▸ **Task item**: Write out all the entries word for word and omit any pictures.

Start of Block

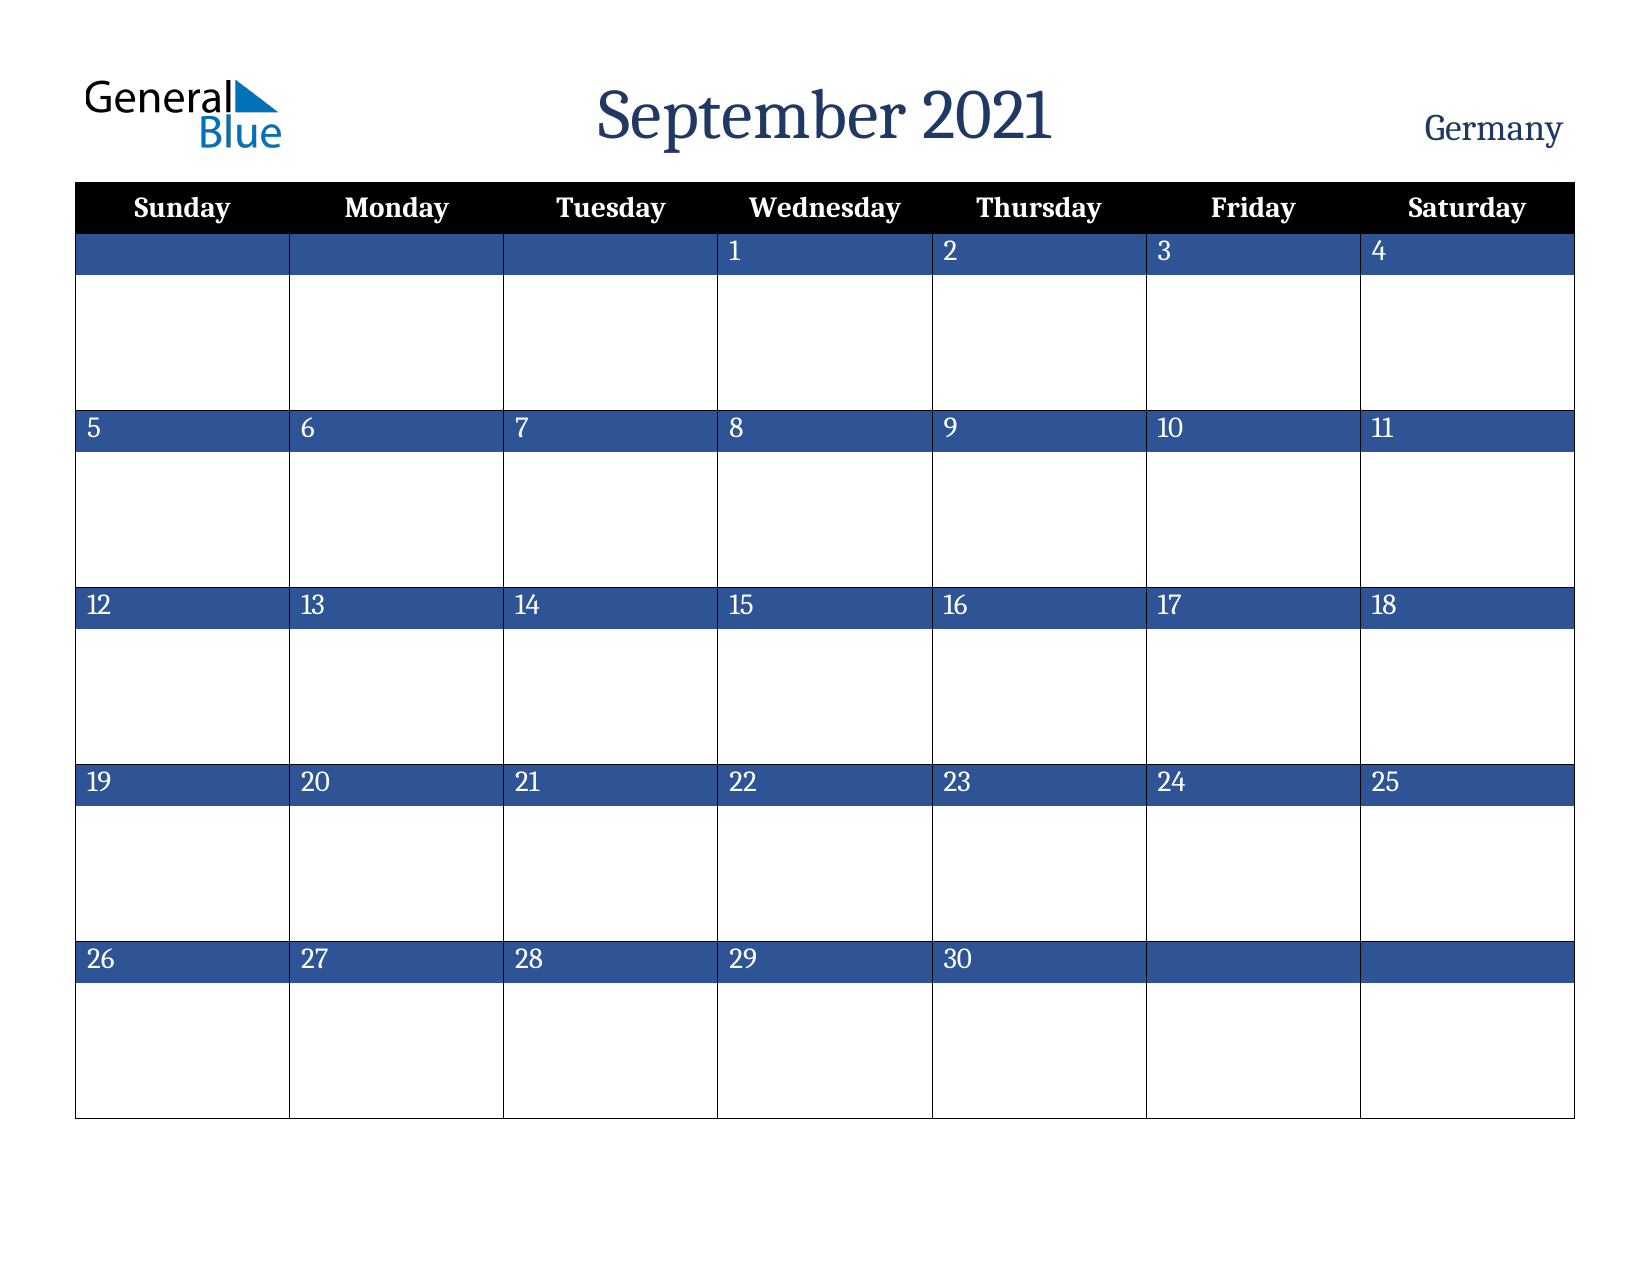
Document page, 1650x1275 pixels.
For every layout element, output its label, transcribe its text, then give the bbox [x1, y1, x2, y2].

table_cell [1361, 629, 1574, 764]
table_cell [504, 629, 717, 764]
table_cell 24 [1147, 765, 1360, 806]
table_cell [933, 275, 1146, 410]
table_cell 2 [933, 234, 1146, 275]
table_cell [76, 806, 289, 941]
table_cell 16 [933, 588, 1146, 629]
table_header September 2021 [504, 75, 1146, 182]
table_cell [290, 452, 503, 587]
table_cell [1147, 942, 1360, 983]
table_cell [933, 983, 1146, 1118]
table_cell 21 [504, 765, 717, 806]
table_cell Thursday [933, 183, 1146, 233]
table_cell 29 [718, 942, 932, 983]
table_cell [718, 629, 932, 764]
table_cell [1361, 452, 1574, 587]
table_cell [76, 452, 289, 587]
table_cell [504, 234, 717, 275]
table_cell 25 [1361, 765, 1574, 806]
table_cell 10 [1147, 411, 1360, 452]
table_cell 27 [290, 942, 503, 983]
table_header Germany [1146, 75, 1574, 182]
table_cell [718, 275, 932, 410]
table_cell 19 [76, 765, 289, 806]
table_cell [290, 983, 503, 1118]
table_cell [504, 275, 717, 410]
table_cell [504, 983, 717, 1118]
table_cell 3 [1147, 234, 1360, 275]
table_cell Monday [290, 183, 503, 233]
table_cell 6 [290, 411, 503, 452]
table_cell [290, 629, 503, 764]
table_cell [504, 452, 717, 587]
table_cell [1361, 983, 1574, 1118]
table_cell 18 [1361, 588, 1574, 629]
table_cell [933, 629, 1146, 764]
table_header [76, 75, 503, 182]
table_cell 7 [504, 411, 717, 452]
table_cell [718, 806, 932, 941]
table_cell Saturday [1361, 183, 1574, 233]
table_cell [290, 806, 503, 941]
picture [86, 80, 281, 148]
table_cell [718, 452, 932, 587]
table_cell Friday [1147, 183, 1360, 233]
table_cell Sunday [76, 183, 289, 233]
table_cell 28 [504, 942, 717, 983]
table_cell 30 [933, 942, 1146, 983]
table_cell 12 [76, 588, 289, 629]
table_cell Tuesday [504, 183, 717, 233]
table_cell 9 [933, 411, 1146, 452]
table_cell [933, 452, 1146, 587]
table_cell 8 [718, 411, 932, 452]
table_cell [76, 234, 289, 275]
table_cell [1361, 942, 1574, 983]
table_cell 17 [1147, 588, 1360, 629]
table_cell 11 [1361, 411, 1574, 452]
table_cell [718, 983, 932, 1118]
table_cell 20 [290, 765, 503, 806]
table_cell [290, 234, 503, 275]
table_cell [1147, 275, 1360, 410]
table_cell 1 [718, 234, 932, 275]
table_cell 23 [933, 765, 1146, 806]
table_cell [290, 275, 503, 410]
table_cell Wednesday [718, 183, 932, 233]
table_cell 26 [76, 942, 289, 983]
table_cell [1147, 806, 1360, 941]
table_cell 4 [1361, 234, 1574, 275]
table_cell [76, 275, 289, 410]
table_cell [1147, 983, 1360, 1118]
table_cell 15 [718, 588, 932, 629]
table_cell [1147, 452, 1360, 587]
table_cell [504, 806, 717, 941]
table_cell [933, 806, 1146, 941]
table_cell 5 [76, 411, 289, 452]
table_cell 13 [290, 588, 503, 629]
table_cell [76, 983, 289, 1118]
table_cell [76, 629, 289, 764]
table_cell [1361, 806, 1574, 941]
table_cell [1361, 275, 1574, 410]
table_cell 22 [718, 765, 932, 806]
table_cell 14 [504, 588, 717, 629]
table_cell [1147, 629, 1360, 764]
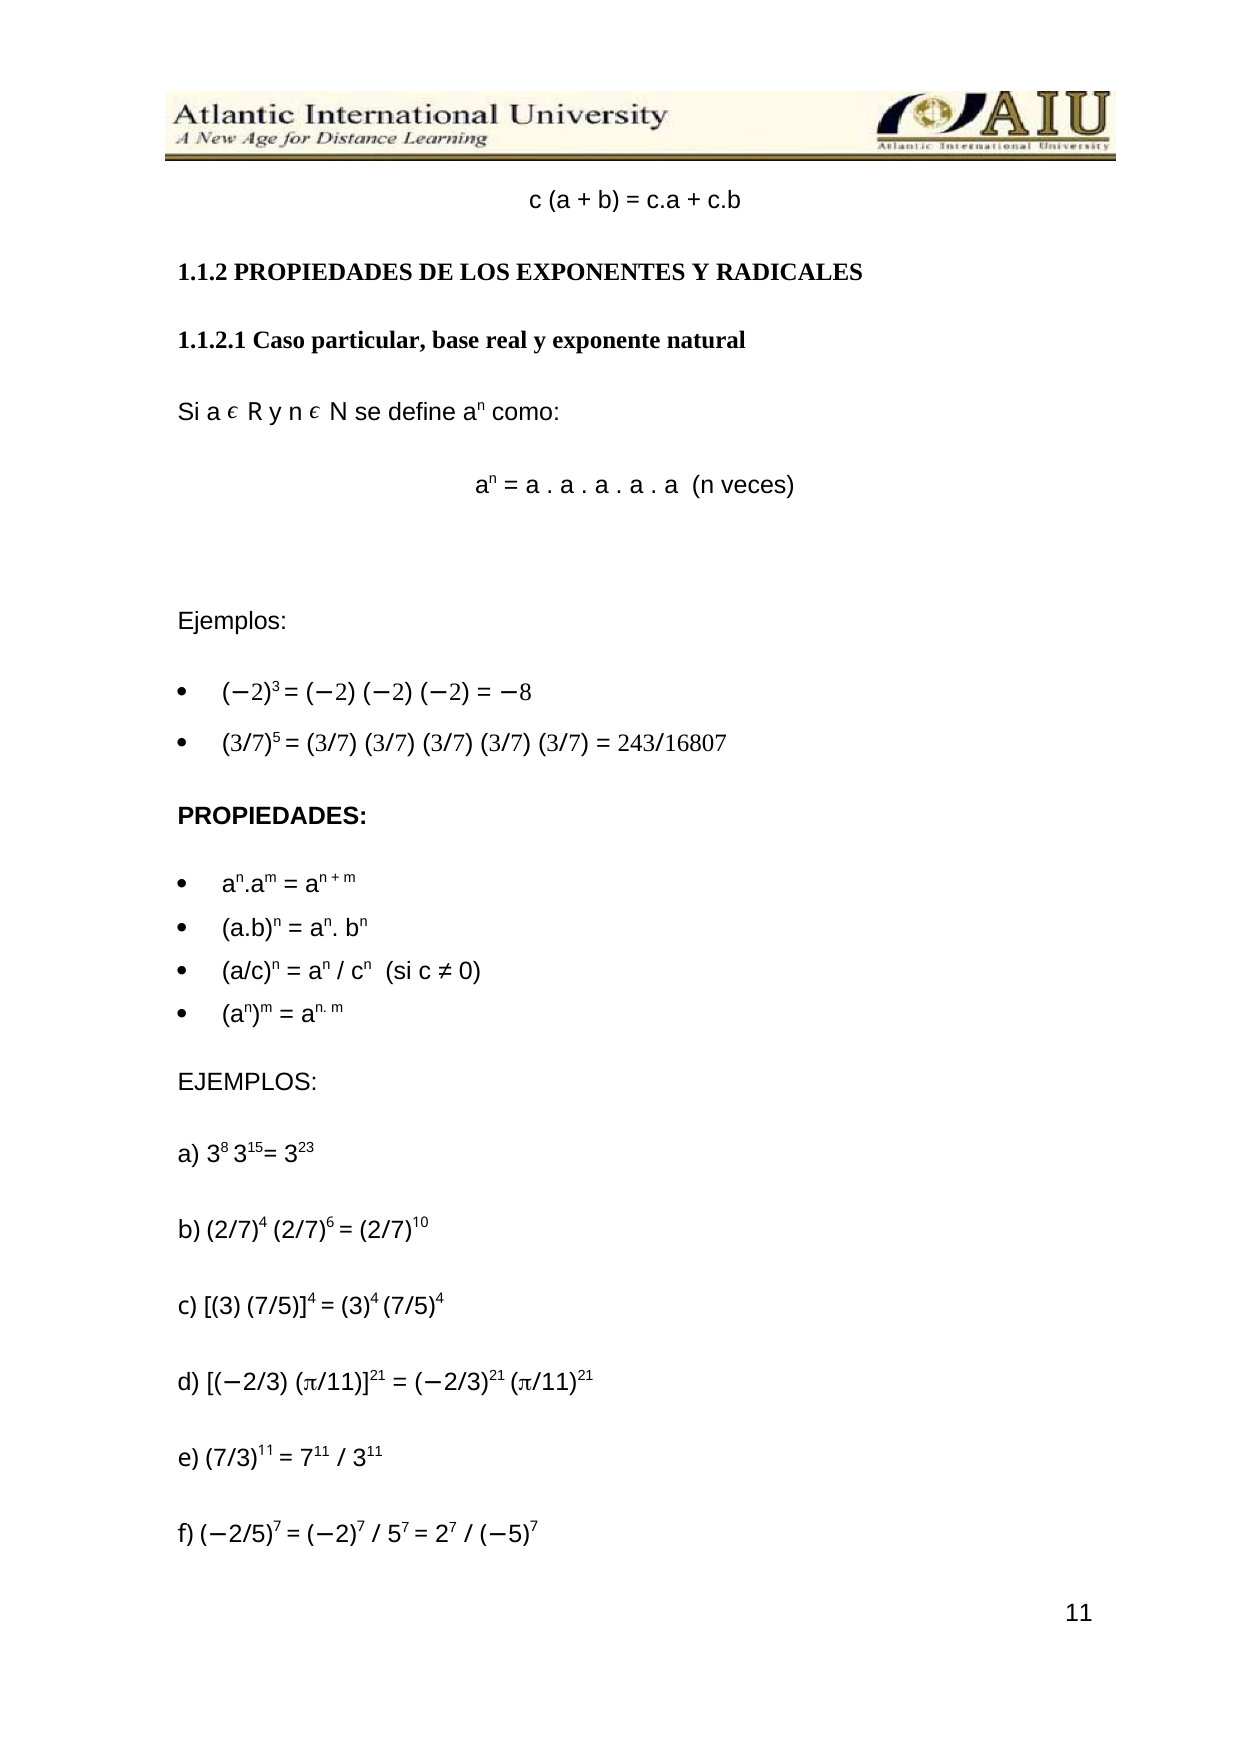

End of Block

▸ **Reply**:
Document page, 1650x1275 pixels.
For every layout element, output its label, transcribe its text, then give the bbox [x1, y1, x2, y2].

table_cell [1361, 629, 1574, 764]
table_cell [504, 629, 717, 764]
table_cell 24 [1147, 765, 1360, 806]
table_cell [933, 275, 1146, 410]
table_cell 2 [933, 234, 1146, 275]
table_cell [76, 806, 289, 941]
table_cell 16 [933, 588, 1146, 629]
table_header September 2021 [504, 75, 1146, 182]
table_cell [290, 452, 503, 587]
table_cell [1147, 942, 1360, 983]
table_cell [933, 983, 1146, 1118]
table_cell 21 [504, 765, 717, 806]
table_cell Thursday [933, 183, 1146, 233]
table_cell 29 [718, 942, 932, 983]
table_cell [718, 629, 932, 764]
table_cell [1361, 452, 1574, 587]
table_cell [76, 452, 289, 587]
table_cell [504, 234, 717, 275]
table_cell 25 [1361, 765, 1574, 806]
table_cell 10 [1147, 411, 1360, 452]
table_cell 27 [290, 942, 503, 983]
table_header Germany [1146, 75, 1574, 182]
table_cell [718, 275, 932, 410]
table_cell 19 [76, 765, 289, 806]
table_cell [290, 983, 503, 1118]
table_cell [504, 275, 717, 410]
table_cell [504, 983, 717, 1118]
table_cell 3 [1147, 234, 1360, 275]
table_cell Monday [290, 183, 503, 233]
table_cell 6 [290, 411, 503, 452]
table_cell [290, 629, 503, 764]
table_cell [504, 452, 717, 587]
table_cell [1361, 983, 1574, 1118]
table_cell 18 [1361, 588, 1574, 629]
table_cell [933, 629, 1146, 764]
table_header [76, 75, 503, 182]
table_cell 7 [504, 411, 717, 452]
table_cell [718, 806, 932, 941]
table_cell Saturday [1361, 183, 1574, 233]
table_cell [290, 806, 503, 941]
picture [86, 80, 281, 148]
table_cell [718, 452, 932, 587]
table_cell Friday [1147, 183, 1360, 233]
table_cell Sunday [76, 183, 289, 233]
table_cell 28 [504, 942, 717, 983]
table_cell 30 [933, 942, 1146, 983]
table_cell 12 [76, 588, 289, 629]
table_cell Tuesday [504, 183, 717, 233]
table_cell 9 [933, 411, 1146, 452]
table_cell [933, 452, 1146, 587]
table_cell 8 [718, 411, 932, 452]
table_cell [76, 234, 289, 275]
table_cell [1361, 942, 1574, 983]
table_cell 17 [1147, 588, 1360, 629]
table_cell 11 [1361, 411, 1574, 452]
table_cell [718, 983, 932, 1118]
table_cell 20 [290, 765, 503, 806]
table_cell [290, 234, 503, 275]
table_cell [1147, 275, 1360, 410]
table_cell 1 [718, 234, 932, 275]
table_cell 23 [933, 765, 1146, 806]
table_cell [290, 275, 503, 410]
table_cell Wednesday [718, 183, 932, 233]
table_cell 26 [76, 942, 289, 983]
table_cell [1147, 806, 1360, 941]
table_cell 4 [1361, 234, 1574, 275]
table_cell [76, 275, 289, 410]
table_cell [1147, 983, 1360, 1118]
table_cell 15 [718, 588, 932, 629]
table_cell [1147, 452, 1360, 587]
table_cell [504, 806, 717, 941]
table_cell [933, 806, 1146, 941]
table_cell 5 [76, 411, 289, 452]
table_cell 13 [290, 588, 503, 629]
table_cell [76, 983, 289, 1118]
table_cell [76, 629, 289, 764]
table_cell [1361, 806, 1574, 941]
table_cell [1361, 275, 1574, 410]
table_cell 22 [718, 765, 932, 806]
table_cell 14 [504, 588, 717, 629]
table_cell [1147, 629, 1360, 764]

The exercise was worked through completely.